Induction of Fas-L expression by both VEINCTR-N and sFas. (A) Cytofluorimetric measurement of membrane-bound Fas-L in Jurkat, WC8, and WR19L cells after treatment with those inhibitors. The cells were incubated in the presence of EDTA to prevent shedding of the ligand by metalloproteinases. Both Jurkat and WC8 almost doubled their Fas-ligand (Fas-L)-positive subsets; whereas, the control Fas-negative WR19L cells were not influenced. (B) (left graphic) Detection of Fas-L release in supernatants from Jurkat, WC8, and WR19L cells incubated overnight with 5 µg/ml of soluble Fas (sFas).

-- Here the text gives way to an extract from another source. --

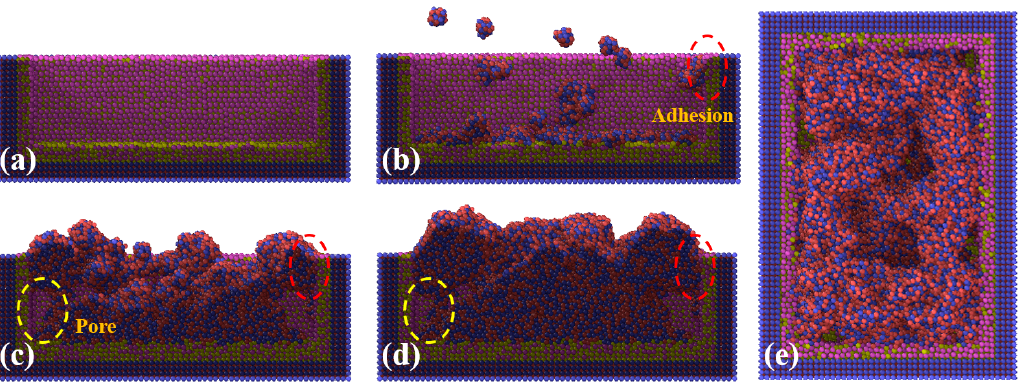
Figure 5. The deposition process of granulated NiTi powders ( a – d ) cross-section views corresponding to the state of 0 ps, 50 ps, 300 ps, and 500 ps, respectively. Red circles present adhesion phenomenon. Yellow circles are the pores formed during the deposition process. ( e ) Top view obtained after relaxation.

A significant increase of sFas-L was revealed in culture media from both Jurkat and WC8, compared with untreated control cells (p < 0.02), in contrast with the defective response of WR19L cells. As expected, parallel control cell preparations stimulated by sFas in the presence of EDTA maintained a low level of Fas-L shedding. (right graphic) Measurement of Fas-L mRNA by RT-PCR in Jurkat cells treated with CH11, sFas, and VEINCTR-N. Analysis by the Fluor-S MultiImager gel analyzer confirmed a variable, though significant, Fas-L mRNA increment (p < 0.03) in response to the overnight incubation with sFas, VEINCTR-N, or CH11, compared with untreated control cells. By contrast, no difference of β-actin mRNA expression was observed. O.D., optical density.